Hunting Dogs photo

You don’t have to spend too much time bumming around the gun dog world before you hear people pitting field trial dogs against meat dogs. The way I often hear it related, the field trial dog is one of style, grace, speed, and good looks, while the meat dog is a nose to the ground, hard charging, no-nonsense workhorse. Almost a white-collar, blue-collar distinction, if you will.

A fellow in the field trial camp put it this way (in a hunting forum) when it came to bird dogs recently:

“Given a perfect world, I’d rather hunt over the trial dogs…Life’s too short to hunt with a boring, ugly dog that barely hunts out of shotgun range.”

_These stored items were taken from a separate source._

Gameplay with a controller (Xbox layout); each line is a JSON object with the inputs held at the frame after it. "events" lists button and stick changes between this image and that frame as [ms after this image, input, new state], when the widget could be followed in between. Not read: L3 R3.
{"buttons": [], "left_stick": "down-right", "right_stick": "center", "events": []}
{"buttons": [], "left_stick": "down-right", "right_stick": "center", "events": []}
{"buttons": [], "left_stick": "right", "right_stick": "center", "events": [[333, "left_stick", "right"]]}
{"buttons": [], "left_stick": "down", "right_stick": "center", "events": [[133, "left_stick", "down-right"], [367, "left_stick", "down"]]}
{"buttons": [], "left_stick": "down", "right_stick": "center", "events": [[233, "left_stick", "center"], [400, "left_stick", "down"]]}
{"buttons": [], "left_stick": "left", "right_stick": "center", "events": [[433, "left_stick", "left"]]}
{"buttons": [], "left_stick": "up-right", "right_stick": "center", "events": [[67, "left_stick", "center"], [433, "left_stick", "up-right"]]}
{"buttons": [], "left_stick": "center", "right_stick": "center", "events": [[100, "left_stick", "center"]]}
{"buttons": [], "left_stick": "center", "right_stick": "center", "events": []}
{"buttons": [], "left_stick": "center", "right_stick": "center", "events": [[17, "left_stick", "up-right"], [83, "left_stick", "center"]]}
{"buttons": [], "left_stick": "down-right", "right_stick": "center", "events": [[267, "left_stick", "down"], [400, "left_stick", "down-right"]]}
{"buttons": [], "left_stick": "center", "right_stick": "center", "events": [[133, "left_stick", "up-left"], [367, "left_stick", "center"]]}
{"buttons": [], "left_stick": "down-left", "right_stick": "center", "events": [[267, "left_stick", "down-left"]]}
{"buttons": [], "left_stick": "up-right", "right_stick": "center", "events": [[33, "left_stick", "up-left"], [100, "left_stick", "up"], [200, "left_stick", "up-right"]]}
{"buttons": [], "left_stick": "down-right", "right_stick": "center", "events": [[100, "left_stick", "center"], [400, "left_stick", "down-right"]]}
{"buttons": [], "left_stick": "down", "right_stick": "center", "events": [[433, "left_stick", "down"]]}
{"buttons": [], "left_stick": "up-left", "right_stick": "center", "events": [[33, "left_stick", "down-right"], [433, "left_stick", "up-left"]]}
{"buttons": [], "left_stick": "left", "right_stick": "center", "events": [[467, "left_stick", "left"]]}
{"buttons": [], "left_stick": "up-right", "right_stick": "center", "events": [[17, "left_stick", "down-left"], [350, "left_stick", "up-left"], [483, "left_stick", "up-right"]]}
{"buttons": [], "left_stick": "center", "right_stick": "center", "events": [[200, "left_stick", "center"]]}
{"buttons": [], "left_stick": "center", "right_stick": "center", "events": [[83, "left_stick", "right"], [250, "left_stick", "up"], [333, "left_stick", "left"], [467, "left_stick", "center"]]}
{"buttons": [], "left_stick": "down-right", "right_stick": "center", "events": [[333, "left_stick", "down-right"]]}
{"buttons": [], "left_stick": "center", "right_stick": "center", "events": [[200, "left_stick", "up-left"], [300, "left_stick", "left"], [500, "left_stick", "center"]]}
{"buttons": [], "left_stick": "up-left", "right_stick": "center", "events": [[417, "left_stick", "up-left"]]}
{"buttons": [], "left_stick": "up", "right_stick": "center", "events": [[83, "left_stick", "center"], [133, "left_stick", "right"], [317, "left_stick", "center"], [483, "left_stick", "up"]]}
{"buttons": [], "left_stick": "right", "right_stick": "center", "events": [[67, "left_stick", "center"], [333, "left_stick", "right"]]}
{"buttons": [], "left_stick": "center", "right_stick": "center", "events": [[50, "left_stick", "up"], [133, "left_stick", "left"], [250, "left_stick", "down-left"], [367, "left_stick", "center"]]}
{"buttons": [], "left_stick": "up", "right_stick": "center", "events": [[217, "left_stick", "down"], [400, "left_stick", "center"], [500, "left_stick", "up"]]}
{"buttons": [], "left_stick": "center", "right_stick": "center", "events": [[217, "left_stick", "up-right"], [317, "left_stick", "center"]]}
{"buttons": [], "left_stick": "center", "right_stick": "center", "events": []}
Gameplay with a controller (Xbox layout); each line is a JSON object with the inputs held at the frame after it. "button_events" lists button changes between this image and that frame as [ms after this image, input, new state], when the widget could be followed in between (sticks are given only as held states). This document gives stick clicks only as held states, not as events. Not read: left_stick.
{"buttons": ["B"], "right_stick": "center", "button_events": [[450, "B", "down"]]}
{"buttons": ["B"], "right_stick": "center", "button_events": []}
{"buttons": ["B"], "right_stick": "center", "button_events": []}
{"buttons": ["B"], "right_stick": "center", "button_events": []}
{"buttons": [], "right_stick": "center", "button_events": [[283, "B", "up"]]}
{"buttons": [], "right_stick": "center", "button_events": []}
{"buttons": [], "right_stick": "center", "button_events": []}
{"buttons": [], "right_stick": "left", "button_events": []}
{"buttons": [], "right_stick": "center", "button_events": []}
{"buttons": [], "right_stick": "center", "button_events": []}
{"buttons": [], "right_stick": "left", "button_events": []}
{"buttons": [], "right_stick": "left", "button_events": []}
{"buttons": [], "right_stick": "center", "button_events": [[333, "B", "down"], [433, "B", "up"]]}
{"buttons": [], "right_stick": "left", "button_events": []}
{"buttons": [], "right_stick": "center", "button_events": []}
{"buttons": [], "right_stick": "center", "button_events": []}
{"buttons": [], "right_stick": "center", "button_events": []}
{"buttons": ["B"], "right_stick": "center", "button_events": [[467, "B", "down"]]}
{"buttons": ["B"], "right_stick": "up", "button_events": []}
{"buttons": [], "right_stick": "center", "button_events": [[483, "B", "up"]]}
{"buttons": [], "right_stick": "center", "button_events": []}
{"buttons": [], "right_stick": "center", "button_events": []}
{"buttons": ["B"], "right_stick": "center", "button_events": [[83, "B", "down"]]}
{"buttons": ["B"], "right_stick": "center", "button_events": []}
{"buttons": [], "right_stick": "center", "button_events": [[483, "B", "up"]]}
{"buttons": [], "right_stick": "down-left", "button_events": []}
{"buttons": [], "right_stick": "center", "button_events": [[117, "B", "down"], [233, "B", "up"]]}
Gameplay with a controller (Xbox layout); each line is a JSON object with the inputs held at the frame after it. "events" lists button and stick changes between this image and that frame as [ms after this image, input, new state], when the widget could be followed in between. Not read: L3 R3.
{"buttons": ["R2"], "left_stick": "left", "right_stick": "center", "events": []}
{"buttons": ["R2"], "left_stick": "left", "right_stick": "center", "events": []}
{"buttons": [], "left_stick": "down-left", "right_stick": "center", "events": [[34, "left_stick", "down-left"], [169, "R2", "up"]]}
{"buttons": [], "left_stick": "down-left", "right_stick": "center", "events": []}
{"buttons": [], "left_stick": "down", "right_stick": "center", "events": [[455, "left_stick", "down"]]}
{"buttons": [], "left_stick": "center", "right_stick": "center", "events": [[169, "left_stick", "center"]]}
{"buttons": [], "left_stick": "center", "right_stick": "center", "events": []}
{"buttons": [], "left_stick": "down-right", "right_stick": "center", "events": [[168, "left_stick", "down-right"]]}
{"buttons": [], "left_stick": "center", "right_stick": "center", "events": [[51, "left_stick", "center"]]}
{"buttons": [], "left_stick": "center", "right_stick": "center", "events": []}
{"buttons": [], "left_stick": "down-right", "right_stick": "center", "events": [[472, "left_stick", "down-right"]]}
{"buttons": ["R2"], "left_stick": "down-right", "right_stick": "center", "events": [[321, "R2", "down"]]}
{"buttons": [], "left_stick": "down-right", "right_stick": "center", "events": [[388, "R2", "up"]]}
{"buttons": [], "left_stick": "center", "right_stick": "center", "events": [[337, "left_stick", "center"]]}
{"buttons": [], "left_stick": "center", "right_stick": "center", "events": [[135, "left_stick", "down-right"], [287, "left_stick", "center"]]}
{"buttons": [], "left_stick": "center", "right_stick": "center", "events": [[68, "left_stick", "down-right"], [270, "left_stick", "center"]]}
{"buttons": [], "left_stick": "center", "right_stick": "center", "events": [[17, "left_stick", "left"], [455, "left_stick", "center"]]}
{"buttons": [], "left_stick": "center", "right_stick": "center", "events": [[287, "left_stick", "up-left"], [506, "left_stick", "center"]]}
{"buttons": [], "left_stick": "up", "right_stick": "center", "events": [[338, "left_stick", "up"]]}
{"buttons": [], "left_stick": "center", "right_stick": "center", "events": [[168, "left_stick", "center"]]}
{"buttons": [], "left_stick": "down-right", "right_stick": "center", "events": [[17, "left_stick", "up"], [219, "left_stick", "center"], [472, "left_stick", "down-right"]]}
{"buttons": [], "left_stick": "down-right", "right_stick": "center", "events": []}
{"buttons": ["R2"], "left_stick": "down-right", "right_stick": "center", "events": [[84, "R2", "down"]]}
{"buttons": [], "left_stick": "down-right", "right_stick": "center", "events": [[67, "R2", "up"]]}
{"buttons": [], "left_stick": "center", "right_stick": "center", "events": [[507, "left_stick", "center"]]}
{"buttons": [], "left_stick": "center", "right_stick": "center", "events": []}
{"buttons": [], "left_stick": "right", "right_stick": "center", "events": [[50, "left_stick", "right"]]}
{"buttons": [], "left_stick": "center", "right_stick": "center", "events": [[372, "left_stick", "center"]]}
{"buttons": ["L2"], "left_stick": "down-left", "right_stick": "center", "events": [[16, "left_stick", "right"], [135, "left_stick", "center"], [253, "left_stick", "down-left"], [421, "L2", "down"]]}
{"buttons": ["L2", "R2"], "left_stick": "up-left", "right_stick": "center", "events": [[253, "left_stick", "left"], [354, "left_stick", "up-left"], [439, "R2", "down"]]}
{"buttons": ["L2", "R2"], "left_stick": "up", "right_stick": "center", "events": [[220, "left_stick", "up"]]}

No doubt that field trials/hunt tests are an excellent way to train for real hunting situations. And they demand a level of training that forces the amateur to focus and to follow through. In fact, some of my most intense training with Pritch was prior to a hunt test (as I didn’t want to be totally embarrassed.)

But I find myself leaning toward the meat dog camp. When it comes to retrievers I don’t mind a dog that skirts the bank on its way back to the blind as long as it brings back the duck. And a stylish delivery to hand is a beautiful thing, but I’m pretty happy to have the duck dropped at my feet, too. (Yet, I wouldn’t mind one of those snazzy blue field trial ribbons…)

You tell me. Can a great field trial dog also be a good meat dog? Can a meat dog hack it in a field trial? Which do you prefer? Or do you think a dog can be both?